Singla Nidhi, Chaudhary Preeti, Thakur Monika, Chander Jagdish
Associate Professor, Department of Microbiology, Government Medical College Hospital , Chandigarh, India .
Demonstrator, Department of Microbiology, Government Medical College Hospital , Chandigarh, India .
J Clin Diagn Res. 2016 Dec;10(12):DC12-DC14. doi: 10.7860/JCDR/2016/22482.9011. Epub 2016 Dec 1.
Dengue is an arboviral infection transmitted among humans by , the urban vector and as a maintenance vector in sub-urban and rural areas. The diagnosis is routinely established by detection of NS1 antigen and/or by IgM antibodies testing. Dengue infects 50-100 million cases per year worldwide with atleast half million serious cases needing hospitalization. Therefore, it is necessary to keep the surveillance ongoing to timely look out for changes occurring in disease pattern over a geographical area.

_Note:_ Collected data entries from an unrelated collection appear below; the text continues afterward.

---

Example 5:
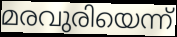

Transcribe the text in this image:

മരവുരിയെന്ന്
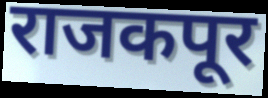
राजकपूर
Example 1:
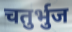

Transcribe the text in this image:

चतुर्भुज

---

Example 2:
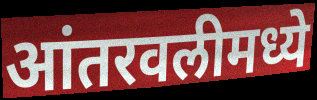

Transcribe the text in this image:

To study the epidemiological patterns of dengue virus infection in our region over a period of six years.
The present retrospective study was undertaken in the Department of Microbiology, Government Medical College Hospital, Chandigarh during time period January 2010 to December 2015 on 10,774 serum samples from patients clinically suspected to be suffering from dengue infection. Samples were selected as per World Health Organization (WHO) criteria. All the samples were processed for the presence of dengue IgM antibodies by μ anti-body-capture Enzyme Linked Immunosorbent Assay (ELISA), MAC ELISA and/or NS1Ag by ELISA as per the instructions of the manufacturer. The data was analysed from the data sheets available.

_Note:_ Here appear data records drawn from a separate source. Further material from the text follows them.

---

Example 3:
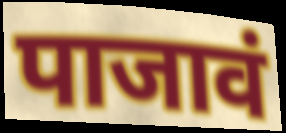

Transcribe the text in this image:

पाजावं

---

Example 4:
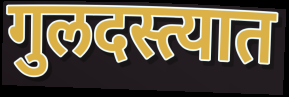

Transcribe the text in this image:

गुलदस्त्यात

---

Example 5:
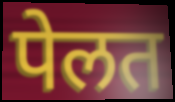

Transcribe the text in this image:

पेलत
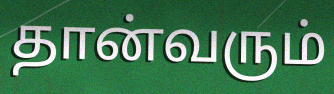
தான்வரும்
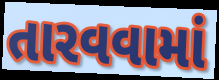
તારવવામાં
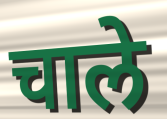
चाले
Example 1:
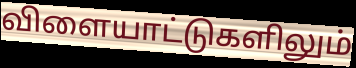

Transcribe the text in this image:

விளையாட்டுகளிலும்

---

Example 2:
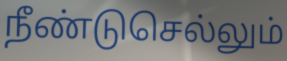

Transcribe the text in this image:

நீண்டுசெல்லும்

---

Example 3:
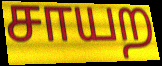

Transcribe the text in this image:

சாயற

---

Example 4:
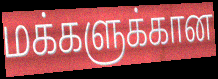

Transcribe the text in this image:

மக்களுக்கான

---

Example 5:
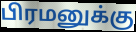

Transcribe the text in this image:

பிரமனுக்கு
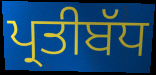
ਪ੍ਰਤੀਬੱਧ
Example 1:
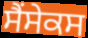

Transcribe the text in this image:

ਸੈਂਸੇਕਸ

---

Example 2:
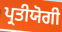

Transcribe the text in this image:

ਪ੍ਰਤੀਯੋਗੀ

During the time period, a total of 10,774 samples were processed and 2,449 (22.7%) samples came out to be positive for dengue virus infection. Marked seasonal variation was noted with 0-2 cases presenting during month of January to July but positivity peaked in post monsoon season in October (>70%) and tapered till December every year. The adult age group (16-45 yrs) showed maximum positivity (83.5%) with males affected more than females.
The present study clearly shows that our region is endemic for the dengue virus infection and there is need to continuously monitor the transmission of the disease in the community, to plan effective measures, to control the spread of dengue virus infection timely.
登革热是一种虫媒病毒感染,通过城市传播媒介在人类中传播,在郊区和农村地区作为维持传播的媒介。诊断通常通过检测NS1抗原和/或进行IgM抗体检测来确定。全球每年有5000万至1亿例登革热感染病例,至少有50万例严重病例需要住院治疗。因此,有必要持续进行监测,以便及时发现某一地理区域内疾病模式的变化。
研究本地区六年来登革热病毒感染的流行病学模式。
本回顾性研究于2010年1月至2015年12月期间,在昌迪加尔政府医学院医院微生物科对10774份临床怀疑患有登革热感染患者的血清样本进行。样本按照世界卫生组织(WHO)标准选取。所有样本按照制造商的说明,通过μ抗体捕获酶联免疫吸附测定(ELISA)、MAC ELISA检测登革热IgM抗体和/或通过ELISA检测NS1抗原。数据从现有数据表中进行分析。
在此期间,共处理了10774份样本,其中2449份(22.7%)样本登革热病毒感染呈阳性。观察到明显的季节性变化,1月至7月每月报告0至2例病例,但阳性率在10月的季风后季节达到峰值(>70%),并逐年下降直至12月。成年人年龄组(16 - 45岁)阳性率最高(83.5%),男性受影响多于女性。
本研究清楚地表明,我们地区是登革热病毒感染的流行地区,需要持续监测社区中疾病的传播情况,制定有效措施,及时控制登革热病毒感染的传播。